The car radio was tuned to a station playing Rock ‘n Roll ‘standards’, familiar tunes that had ‘made it’, that anybody, more or less, could sing along with. Nothing too hard, too edgy, too old or certainly not too new. Memories straining from the car’s two small speakers in the dash, pushed at her from the station in the city behind her that was slowly fading as she drove towards the last gold line on the darkening horizon. She drove with her windows half down to compensate the faulty air conditioner, five miles-an-hour below the speed limit to alleviate worry that the old engine might pop at any time. Music, memories, distorted by speakers turned up loud to compete with the road noise generated by the interstate she plodded through.
When the song came it took her a few seconds to recognize it through the din. As she began to understand what she was hearing, as the lyrics seduced her, the world changed. The gold on the horizon became brighter, broader, more luminance. The clatter of the highway faded, seemed to nearly mute and become inconsequential. She was no longer trudging along in an old clunker; she was gliding at high speed in luxury and class. She left behind her parents’ constant arguing and sniping at each other. Her dad’s constant coughing of the disease slowing killing him silenced. She no longer remembered the husband that had divorced her or the shitty job waiting for her or her money issues. The lyrics reminded her of him.

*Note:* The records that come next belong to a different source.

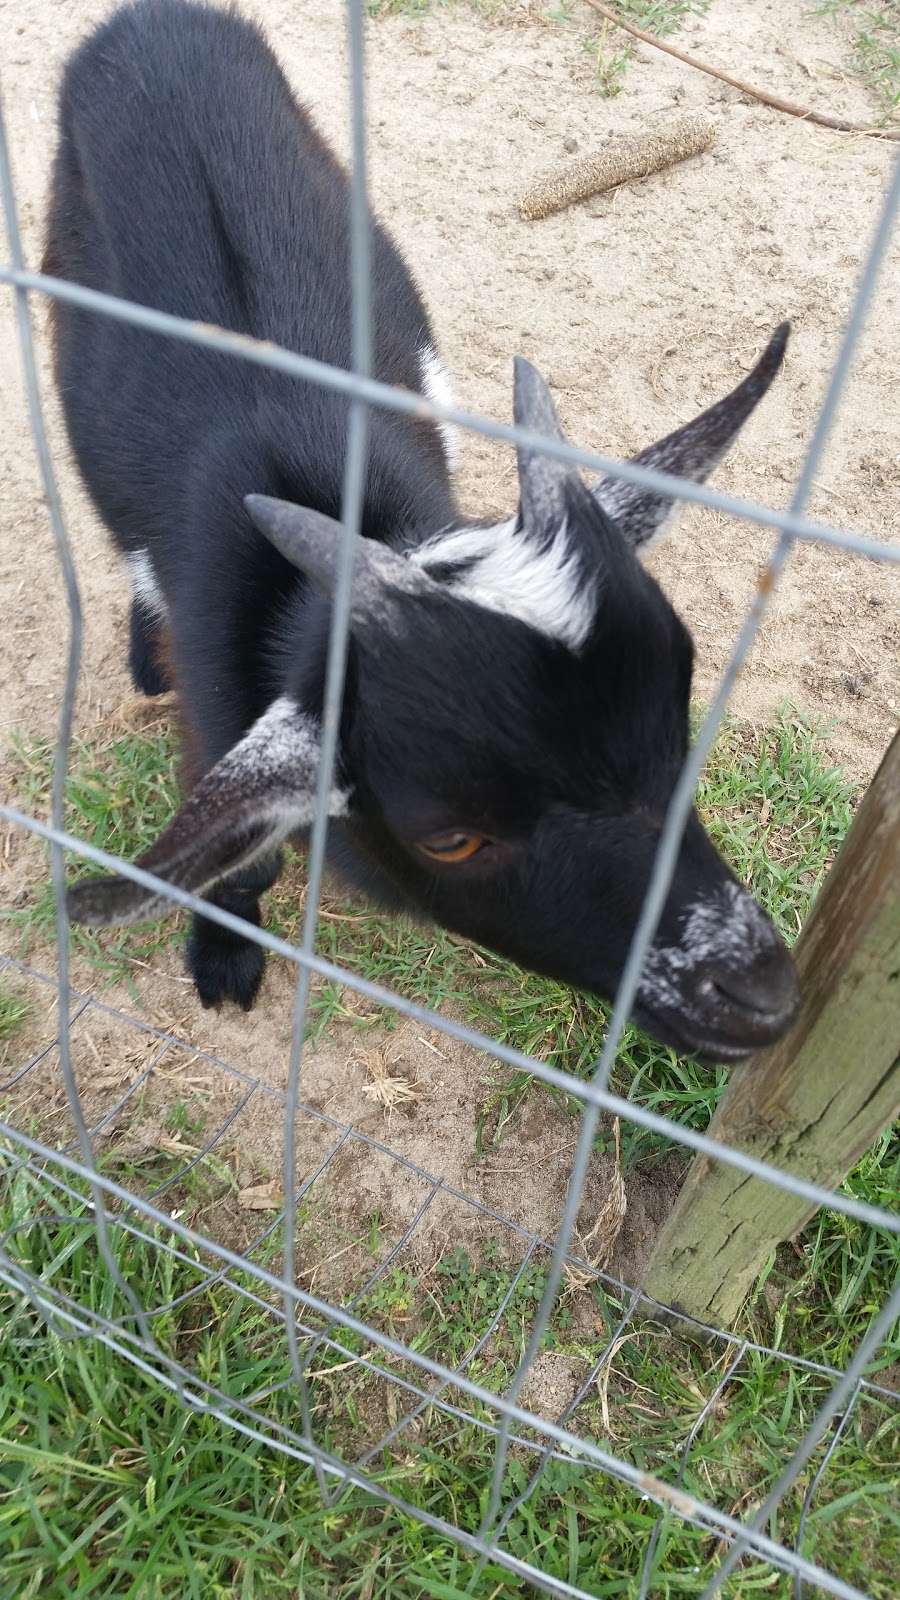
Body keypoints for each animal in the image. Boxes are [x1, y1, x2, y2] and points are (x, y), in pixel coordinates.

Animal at [45, 0, 794, 1062]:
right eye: (451, 836)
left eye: (680, 717)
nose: (760, 998)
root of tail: (149, 19)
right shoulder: (219, 712)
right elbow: (234, 855)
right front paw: (223, 955)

He was unrequited. Decades after they’d met, he’d never left her, but also never quite touched her. Amidst all her boyfriends, her marriage, her jobs, her angst, her awareness of him had always been less than what she now perceived he might have been. Actually, maybe, still was. Submerged in the music and the lyrics she felt an affection from him that had never been sustained from anyone else. Never an affection he’d pushed or pursued; never overt, as though he wanted her to perceive it for herself. She could recognize that now as she stretched towards a dark horizon in traffic, the radio station turning to static.
All my life I have had to learn to do things differently. To see the world differently.